Connaissez-vous le gitanos espagnol, microlangage de la région de Perpignan ?

Si tel est le cas, rendez-vous sur le site "Fils du vent sans pays". Ce site est un lieu de recherche et de combat pour la mémoire des Gitans, Manouches, Tsiganes.

Http ://filsduvent.oldiblog.com

Denis


> Matéo Maximoff
22 novembre 2004, par Nouka Maximoff, lien Matéo Maximoff

Bonjour, je suis Nouka Maximoff, la fille de Matéo. Je suis tombée par hasard sur votre site et j’ai été assez surprise de voir cet interview de mon père. Je regrette de vous apprendre que depuis, Matéo est décédé et qu’il repose au cimetière de Romainville. Toutefois, si l’homme a pris de chemin éternel dans sa dernière roulotte, il reste son oeuvre (les livres, les milliers de photos, les écrits, les poèmes...) que j’essaie de faire connaître. Si vous êtes interressé par d’autres renseignements, vous pouvez me contacter sur nouka.maximoff@cegeteL.net A un de ces jours. Cordialement. NOUKA

  
> Matéo Maximoff
23 novembre 2004, par Philippe Krebs


Bonjour Nouka,

La rencontre avec votre père fut un grand moment dans ma vie. Je garde toujours de lui le souvenir d’un visage surmonté d’un chapeau et cerclé de lunettes rondes, dans lequel brillaient deux petits yeux très vifs et clairs, prompts à saisir l’instant. Je retiens aussi sa générosité et sa simplicité à l’égard du jeune homme que j’étais.

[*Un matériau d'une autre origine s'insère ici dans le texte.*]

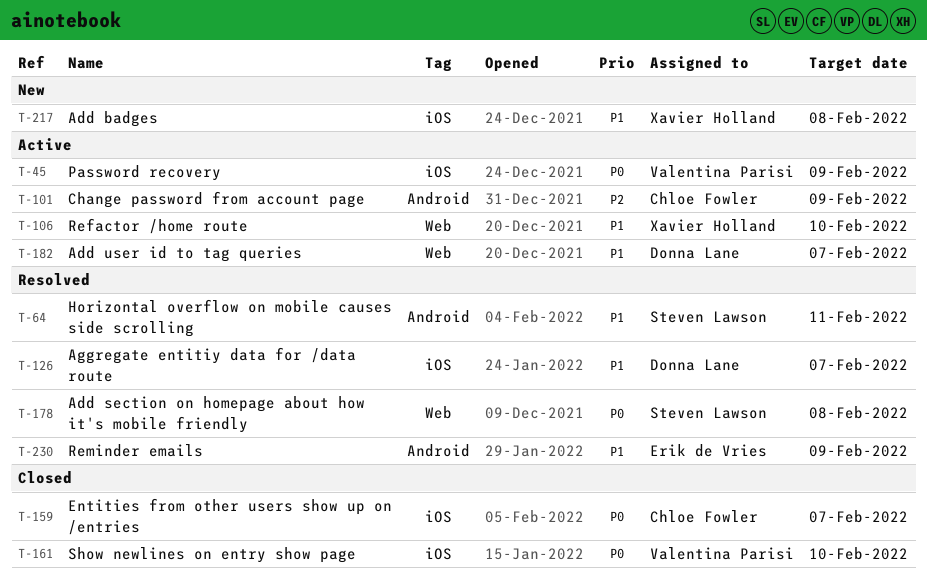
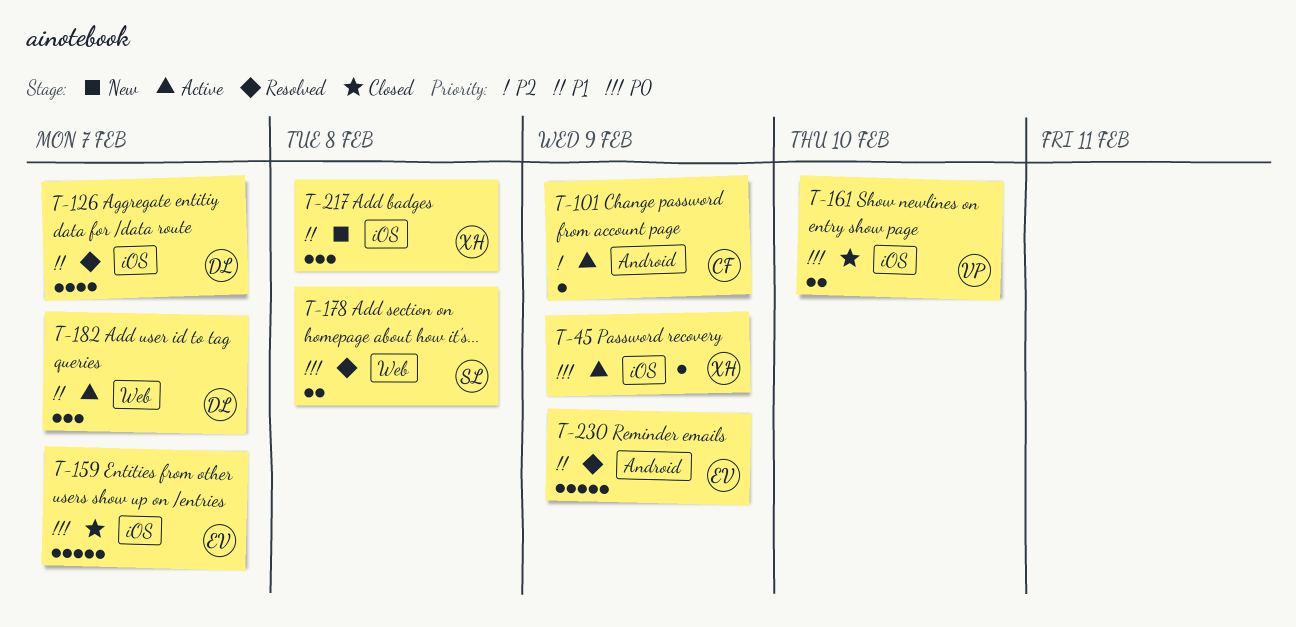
T-45, owner: Valentina Parisi -> Xavier Holland
T-64: present -> none
T-106: present -> none
T-159, owner: Chloe Fowler -> Erik de Vries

Vous avez raison de continuer à lutter pour que son oeuvre vive, car les livres de Matéo sont remarquables, comme des épopées sur des masques de cuivre, des fulgurances tsiganes.

Cordialement, Philippe Krebs

  
> Matéo Maximoff
14 janvier 2005, par RUVA 33


En tant que Rom j’apprécie beaucoup l’oeuvre de Matéo ,mais je regrette que certains de ses livres ne soient pas traduis en romanès afin que ceux qui savent lire puissent les lire aux autres dans notre langue.J’ai eu contact avec Matéo en tant qu’évangéliste car il a traduit la bible en romanès .MERCI a lui
  
> Matéo Maximoff
13 février 2005, par Nouka Maximoff


Bonjour ! Je suis tout à fait d’accord avec vous. Les livres de Matéo Maximoff mériteraient bien d’être traduits en langue Romanès et cela fait partie de mes projets à venir. J’ai pour le moment des contacts en Bulgarie pour une future édition bilingue Bulgare/Romanès de trois des romans de Matéo à l’attention surtout des écoliers et étudiants Roms dans ce pays. A suivre ...
  
> Matéo Maximoff
14 mars 2005, par ruva


J’espère qu’un jour ses livres seront traduit en romanès/français pour que les roms de france n’oublient pas ce que nous avons été car les traditions se perdent aujourd’hui chez nos jeunes .

> Matéo Maximoff
11 octobre 2005, par Amadeus


Bonjour, j’ai connu Mateo en 1995 aux Ste Marie de la Mer et nous avions passé quelques bons moments ensemble. Je suis allé le voir à Romainville un peu plus tard et je dois dire que c’est un homme que j’ai beaucoup apprécié. Je relis de temps en temps ces livres et c’est à chaque fois un grand bonheur. Cordialement.


> Matéo Maximoff
5 décembre 2003, par spountz

juste pour dire que j’aime bien Maximoff...voilà tout et puis que l’article n’est pas mal du tout. merci.